ACTIVITY LIST ->
A. According to the dog-training post, which visual cue should be trained for Sit?
B. Duplicate the dog-training post between "You can use" and "do 3 retrieves.", inclusive.
C. Pick up the dog-training post after its last sentence and carry it forward.

You can use extinguishment (is that a word?) in this case, but you'd need to figure out all the triggers and avoid them. Also, replace what you do in the backyard with something else. So, for example, if 4 retrieves gets his so ramped up that he does this, then you should only do 3 retrieves. 

The "be a tree" thing never worked with Casper. Much more effective is me leaving and putting a door between us. Triple goodness with this approach - 1) he can't practice the behavior, 2) I'm not doing anything to reinforce the behavior, 3) if done quickly, he can figure out that his behavior caused me to go away. Oh, and 4) it gives him a chance to settle down.

Another thing you can do is train folding your arms as a visual cue for Sit. I have read that dogs are more visual than auditory. You have to train this while the dog is not crazed. The dog is in no shape to learn while jumping around at you. Another benefit of folded arms is that it prevents you from waving your arms around, which just makes you look like prey.

COLLECTED DATA ->
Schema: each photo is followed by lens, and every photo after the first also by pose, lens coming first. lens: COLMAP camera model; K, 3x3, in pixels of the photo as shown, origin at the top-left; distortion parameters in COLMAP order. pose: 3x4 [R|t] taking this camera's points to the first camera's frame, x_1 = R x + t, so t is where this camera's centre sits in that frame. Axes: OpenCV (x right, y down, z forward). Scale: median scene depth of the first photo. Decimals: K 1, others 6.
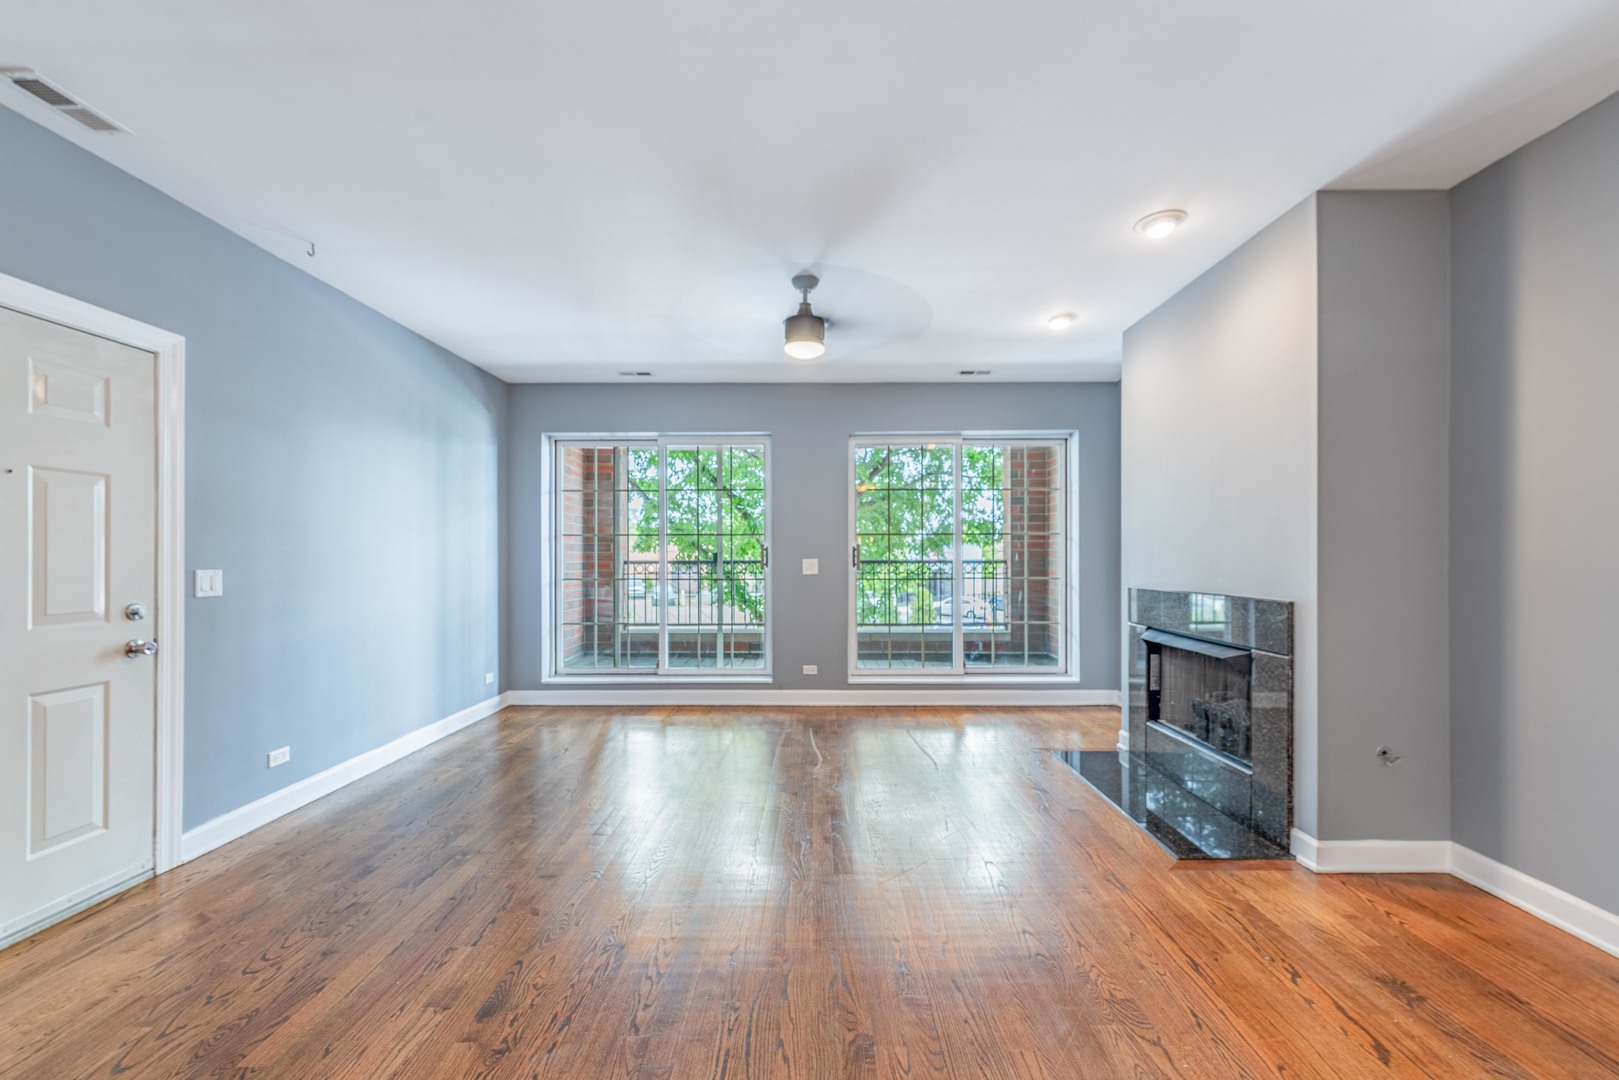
lens RADIAL K [[666.0, 0, 810.5], [0, 666.0, 551.9], [0, 0, 1]] dist [0.001126, 0.000005]
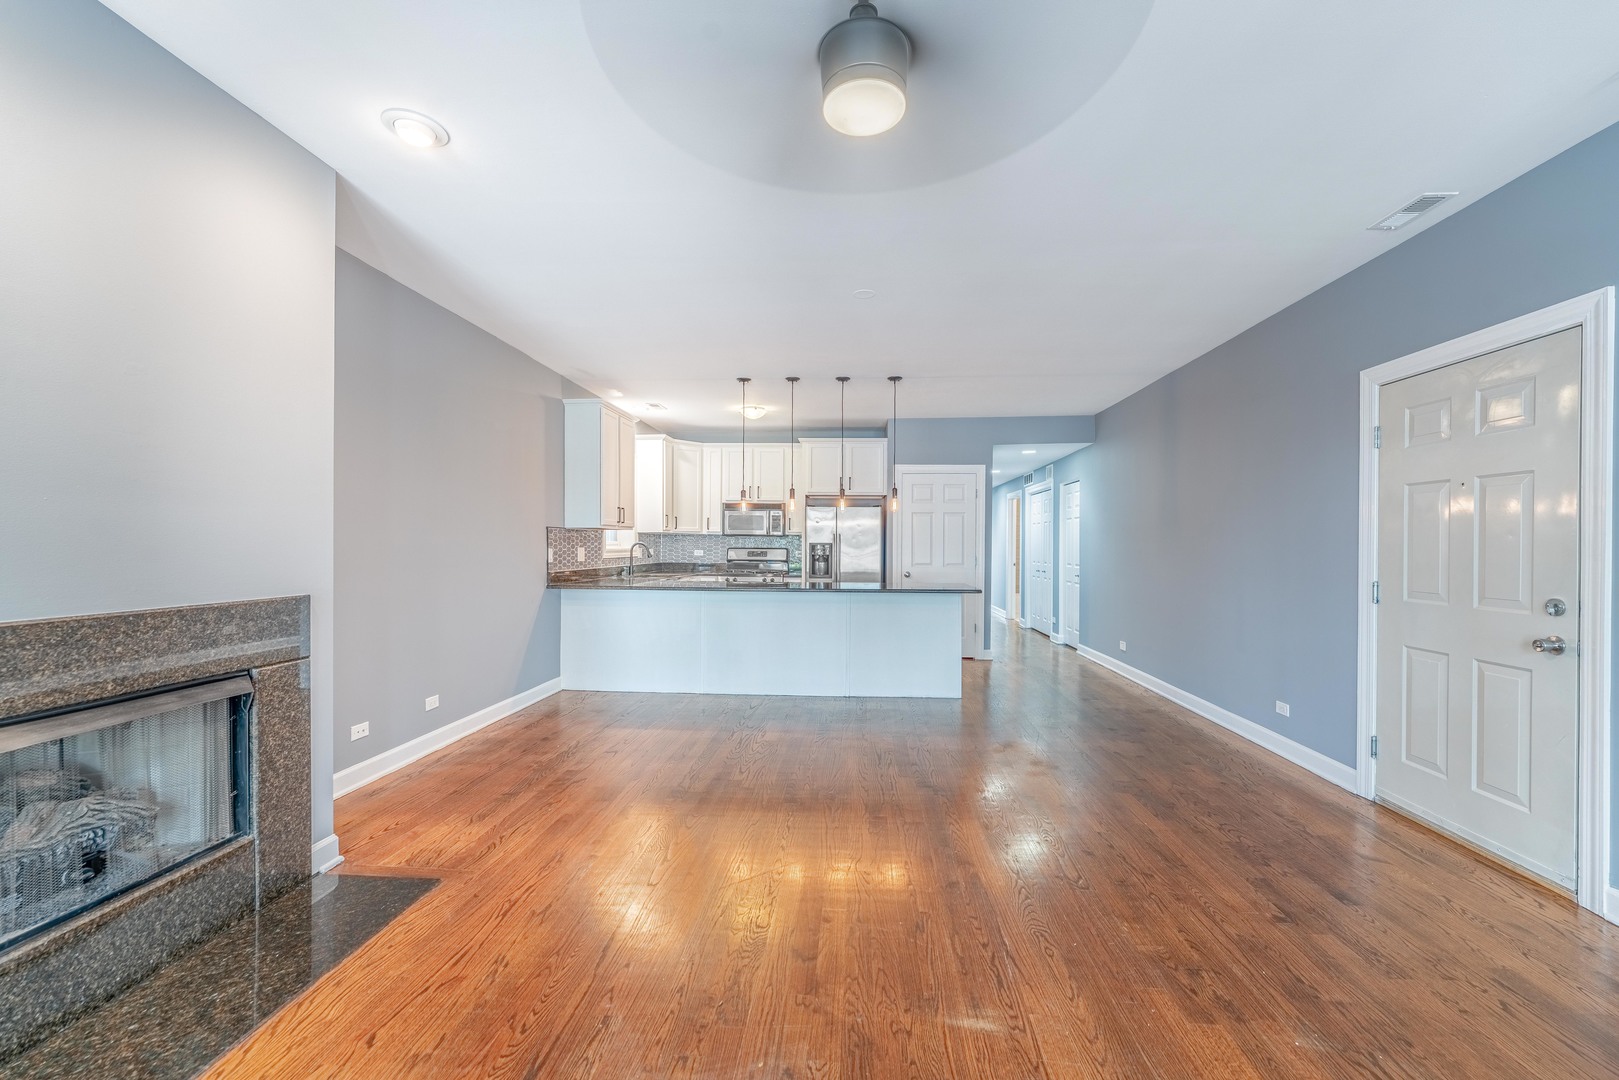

ANSWERS FOR THIS EXERCISE ->
A. Folding your arms.

B.
You can use extinguishment (is that a word?) in this case, but you'd need to figure out all the triggers and avoid them. Also, replace what you do in the backyard with something else. So, for example, if 4 retrieves gets his so ramped up that he does this, then you should only do 3 retrieves.

C.
Here's a good story about how this can turn out. Casper and I are taking an online class about bonding with your dog. One exercise is to wander slowly around the backyard and see what your dog does. Casper (four years old) followed me slowly around the yard. When I stopped to sniff some flowers, he came over and sniffed the flowers with me. It was so cute!


----------



## Moonbridge (Aug 26, 2014)

Thanks Quilter. Some good words of advice and I'll keep working on it. I know many people go through this with pups in the teenage phase so I'm not alone.


----------



## MoltenGirl (Aug 4, 2015)

I'm at a similar stage Moonbridge. 

Mozart acts like a Barbarian on walks and will suddenly jump, run, and lunge at my son to catch up to him. Walks at present are best done with one person. 

Today he jumped at me while I was snapping his harness on and I grabbed him and firmly said "NO" in a loud, affirmative voice. Then I just stood there for a good few seconds before going back to what I was doing. 

I think it's over-excitement to be honest. And Mozzie isn't neutered yet which may contribute to the problem but I'm aiming to get him fixed at 18 months (if we can last that long)

It's frustrating and what calms him down is the crate. When he's all riled up and won't' settle, I guide him into his crate and close it.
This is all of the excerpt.